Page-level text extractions

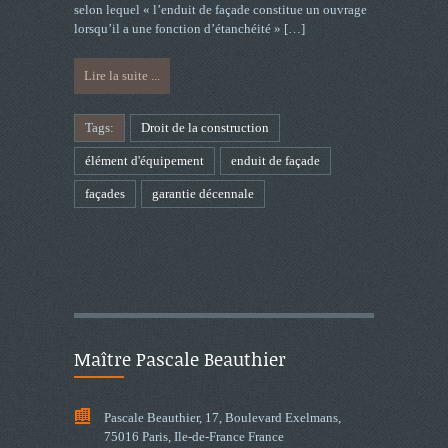
selon lequel « l’enduit de façade constitue un ouvrage
lorsqu’il a une fonction d’étanchéité »
[…]
Lire la suite ...
Tags:
Droit de la construction
élément d'équipement
enduit de façade
façades
garantie décennale
Maître Pascale Beauthier
Pascale Beauthier, 17, Boulevard Exelmans,
75016 Paris, Ile-de-France France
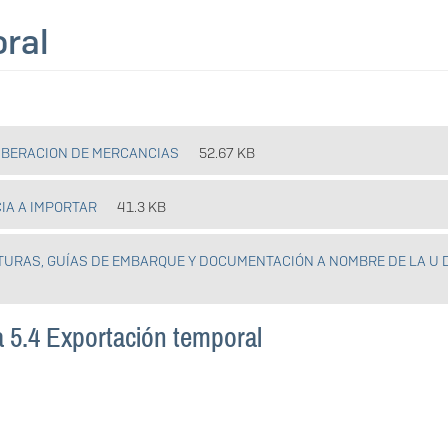
ral
 LIBERACION DE MERCANCIAS
52.67 KB
IA A IMPORTAR
41.3 KB
CTURAS, GUÍAS DE EMBARQUE Y DOCUMENTACIÓN A NOMBRE DE LA U 
a 5.4 Exportación temporal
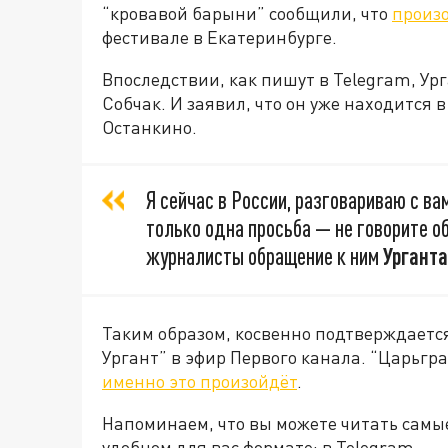
“кровавой барыни” сообщили, что
произо
фестивале в Екатеринбурге.
Впоследствии, как пишут в Telegram, Ур
Собчак. И заявил, что он уже находится в
Останкино.
Я сейчас в России, разговариваю с вам
только одна просьба — не говорите о
журналисты обращение к ним
Урганта
Таким образом, косвенно подтверждает
Ургант” в эфир Первого канала. “Царьгр
именно это произойдёт
.
Напоминаем, что вы можете читать самы
удобном для вас формате: в
Telegram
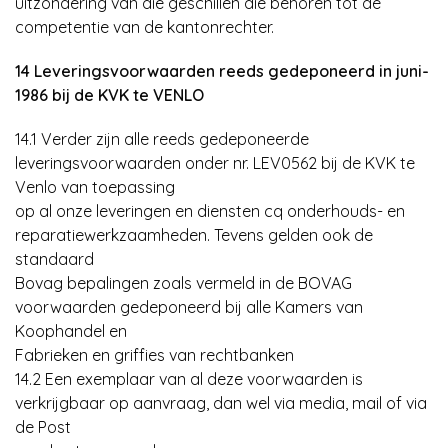
uitzondering van die geschillen die behoren tot de
competentie van de kantonrechter.
14 Leveringsvoorwaarden reeds gedeponeerd in juni-
1986 bij de KVK te VENLO
14.1 Verder zijn alle reeds gedeponeerde
leveringsvoorwaarden onder nr. LEV0562 bij de KVK te
Venlo van toepassing
op al onze leveringen en diensten cq onderhouds- en
reparatiewerkzaamheden. Tevens gelden ook de
standaard
Bovag bepalingen zoals vermeld in de BOVAG
voorwaarden gedeponeerd bij alle Kamers van
Koophandel en
Fabrieken en griffies van rechtbanken
14.2 Een exemplaar van al deze voorwaarden is
verkrijgbaar op aanvraag, dan wel via media, mail of via
de Post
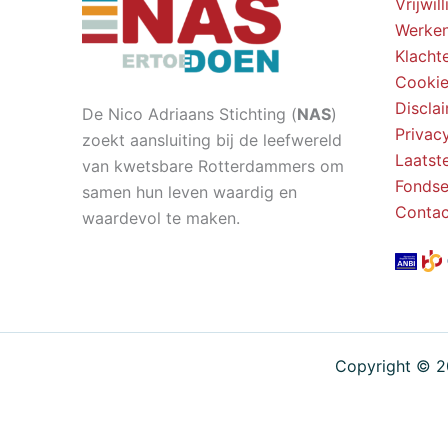
Vrijwil
Werken
Klacht
Cookie
Discla
De Nico Adriaans Stichting (
NAS
)
Privac
zoekt aansluiting bij de leefwereld
Laatst
van kwetsbare Rotterdammers om
Fondse
samen hun leven waardig en
Contac
waardevol te maken.
Copyright © 2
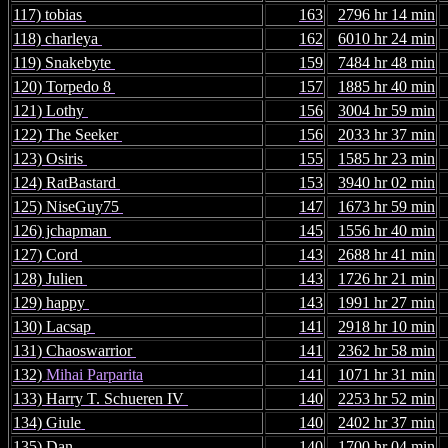
117) tobias
163
2796 hr 14 min
118) charleya
162
6010 hr 24 min
119) Snakebyte
159
7484 hr 48 min
120) Torpedo 8
157
1885 hr 40 min
121) Lothy
156
3004 hr 59 min
122) The Seeker
156
2033 hr 37 min
123) Osiris
155
1585 hr 23 min
124) RatBastard
153
3940 hr 02 min
125) NiseGuy75
147
1673 hr 59 min
126) jchapman
145
1556 hr 40 min
127) Cord
143
2688 hr 41 min
128) Julien
143
1726 hr 21 min
129) happy
143
1991 hr 27 min
130) Lacsap
141
2918 hr 10 min
131) Chaoswarrior
141
2362 hr 58 min
132)
Mihai Parparita
141
1071 hr 31 min
133) Harry T. Schueren IV
140
2253 hr 52 min
134) Giule
140
2402 hr 37 min
135) Dan
140
1700 hr 04 min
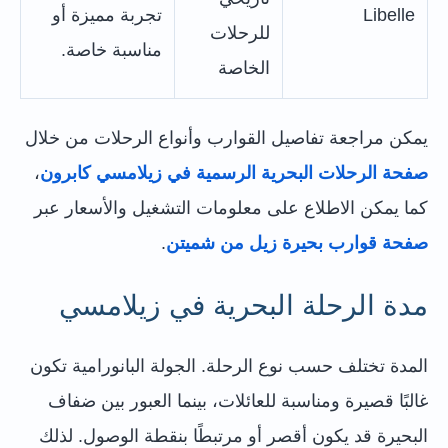
Libelle
تجربة مميزة أو
للرحلات
مناسبة خاصة.
الخاصة
يمكن مراجعة تفاصيل القوارب وأنواع الرحلات من خلال
صفحة الرحلات البحرية الرسمية في زيلامسي كابرون
،
كما يمكن الاطلاع على معلومات التشغيل والأسعار عبر
صفحة قوارب بحيرة زيل من شميتن
.
مدة الرحلة البحرية في زيلامسي
المدة تختلف حسب نوع الرحلة. الجولة البانورامية تكون
غالبًا قصيرة ومناسبة للعائلات، بينما العبور بين ضفاف
البحيرة قد يكون أقصر أو مرتبطًا بنقطة الوصول. لذلك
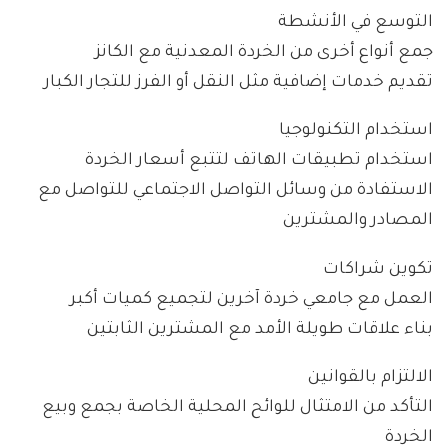
التوسع في الأنشطة
جمع أنواع أخرى من الخردة المعدنية مع الكانز
تقديم خدمات إضافية مثل النقل أو الفرز للتجار الكبار
استخدام التكنولوجيا
استخدام تطبيقات الهاتف لتتبع أسعار الخردة
الاستفادة من وسائل التواصل الاجتماعي للتواصل مع
المصادر والمشترين
تكوين شراكات
العمل مع جامعي خردة آخرين لتجميع كميات أكبر
بناء علاقات طويلة الأمد مع المشترين الثابتين
الالتزام بالقوانين
التأكد من الامتثال للوائح المحلية الخاصة بجمع وبيع
الخردة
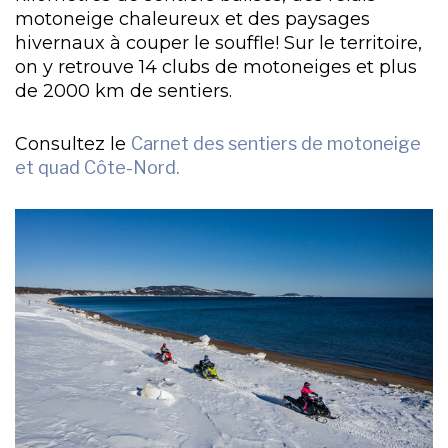
motoneige chaleureux et des paysages
hivernaux à couper le souffle! Sur le territoire,
on y retrouve 14 clubs de motoneiges et plus
de 2000 km de sentiers.
Consultez le
Carnet des sentiers de motoneige
et quad Côte-Nord.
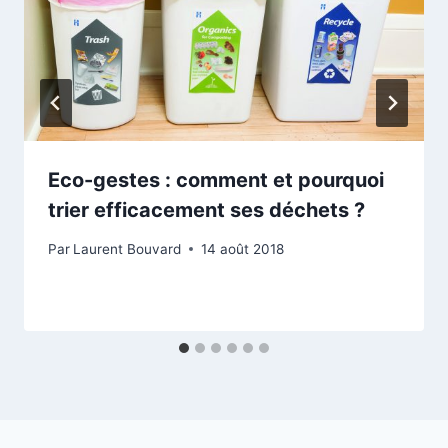
Eco-gestes : comment et pourquoi
trier efficacement ses déchets ?
Par
Laurent Bouvard
14 août 2018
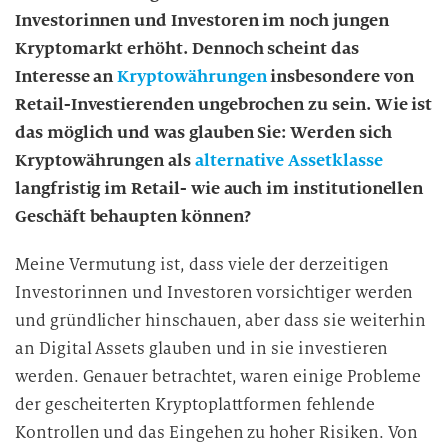
Investorinnen und Investoren im noch jungen
Kryptomarkt erhöht. Dennoch scheint das
Interesse an
Kryptowährungen
insbesondere von
Retail-Investierenden ungebrochen zu sein. Wie ist
das möglich und was glauben Sie: Werden sich
Kryptowährungen als
alternative Assetklasse
langfristig im Retail- wie auch im institutionellen
Geschäft behaupten können?
Meine Vermutung ist, dass viele der derzeitigen
Investorinnen und Investoren vorsichtiger werden
und gründlicher hinschauen, aber dass sie weiterhin
an Digital Assets glauben und in sie investieren
werden. Genauer betrachtet, waren einige Probleme
der gescheiterten Kryptoplattformen fehlende
Kontrollen und das Eingehen zu hoher Risiken. Von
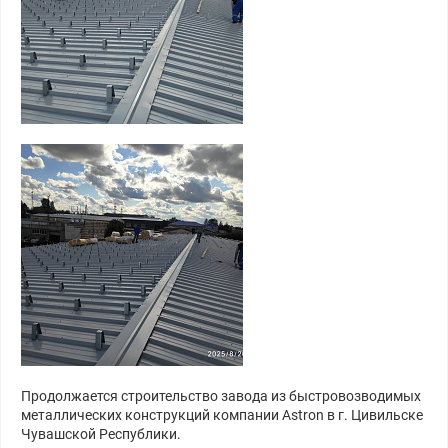
Продолжается строительство завода из быстровозводимых
металлических конструкций компании Astron в г. Цивильске
Чувашской Республики.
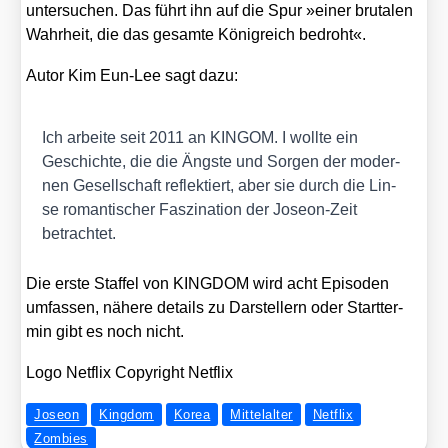
unter­su­chen. Das führt ihn auf die Spur »einer bru­ta­len
Wahr­heit, die das gesam­te König­reich bedroht«.
Autor Kim Eun-Lee sagt dazu:
Ich arbei­te seit 2011 an KINGOM. I woll­te ein
Geschich­te, die die Ängs­te und Sor­gen der moder­
nen Gesell­schaft reflek­tiert, aber sie durch die Lin­
se roman­ti­scher Fas­zi­na­ti­on der Jose­on-Zeit
betrach­tet.
Die ers­te Staf­fel von KINGDOM wird acht Epi­so­den
umfas­sen, nähe­re details zu Dar­stel­lern oder Start­ter­
min gibt es noch nicht.
Logo Net­flix Copy­right Net­flix
Joseon
Kingdom
Korea
Mittelalter
Netflix
Zombies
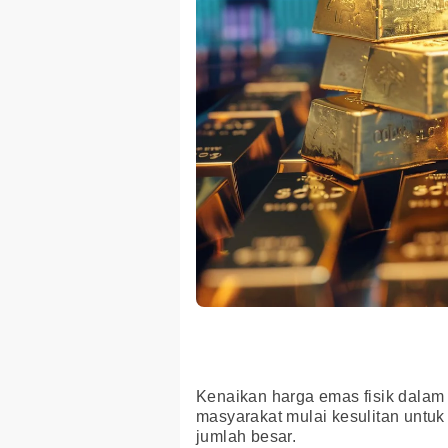
Kenaikan harga emas fisik dalam
masyarakat mulai kesulitan untu
jumlah besar.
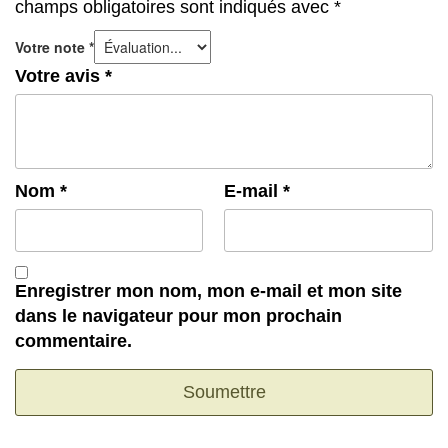
champs obligatoires sont indiqués avec
*
Votre note
*
Votre avis
*
Nom
*
E-mail
*
Enregistrer mon nom, mon e-mail et mon site
dans le navigateur pour mon prochain
commentaire.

> [What to do]: Using the records above, print exactly the run of lines that starts with the line with "117) tobias" and goes on through the line with "hivernaux à couper", pictures excluded.

> [Solution to the problem]:
117) tobias
163
2796 hr 14 min
118) charleya
162
6010 hr 24 min
119) Snakebyte
159
7484 hr 48 min
120) Torpedo 8
157
1885 hr 40 min
121) Lothy
156
3004 hr 59 min
122) The Seeker
156
2033 hr 37 min
123) Osiris
155
1585 hr 23 min
124) RatBastard
153
3940 hr 02 min
125) NiseGuy75
147
1673 hr 59 min
126) jchapman
145
1556 hr 40 min
127) Cord
143
2688 hr 41 min
128) Julien
143
1726 hr 21 min
129) happy
143
1991 hr 27 min
130) Lacsap
141
2918 hr 10 min
131) Chaoswarrior
141
2362 hr 58 min
132)
Mihai Parparita
141
1071 hr 31 min
133) Harry T. Schueren IV
140
2253 hr 52 min
134) Giule
140
2402 hr 37 min
135) Dan
140
1700 hr 04 min
Libelle
تجربة مميزة أو
للرحلات
مناسبة خاصة.
الخاصة
يمكن مراجعة تفاصيل القوارب وأنواع الرحلات من خلال
صفحة الرحلات البحرية الرسمية في زيلامسي كابرون
،
كما يمكن الاطلاع على معلومات التشغيل والأسعار عبر
صفحة قوارب بحيرة زيل من شميتن
.
مدة الرحلة البحرية في زيلامسي
المدة تختلف حسب نوع الرحلة. الجولة البانورامية تكون
غالبًا قصيرة ومناسبة للعائلات، بينما العبور بين ضفاف
البحيرة قد يكون أقصر أو مرتبطًا بنقطة الوصول. لذلك
التوسع في الأنشطة
جمع أنواع أخرى من الخردة المعدنية مع الكانز
تقديم خدمات إضافية مثل النقل أو الفرز للتجار الكبار
استخدام التكنولوجيا
استخدام تطبيقات الهاتف لتتبع أسعار الخردة
الاستفادة من وسائل التواصل الاجتماعي للتواصل مع
المصادر والمشترين
تكوين شراكات
العمل مع جامعي خردة آخرين لتجميع كميات أكبر
بناء علاقات طويلة الأمد مع المشترين الثابتين
الالتزام بالقوانين
التأكد من الامتثال للوائح المحلية الخاصة بجمع وبيع
الخردة
motoneige chaleureux et des paysages
hivernaux à couper le souffle! Sur le territoire,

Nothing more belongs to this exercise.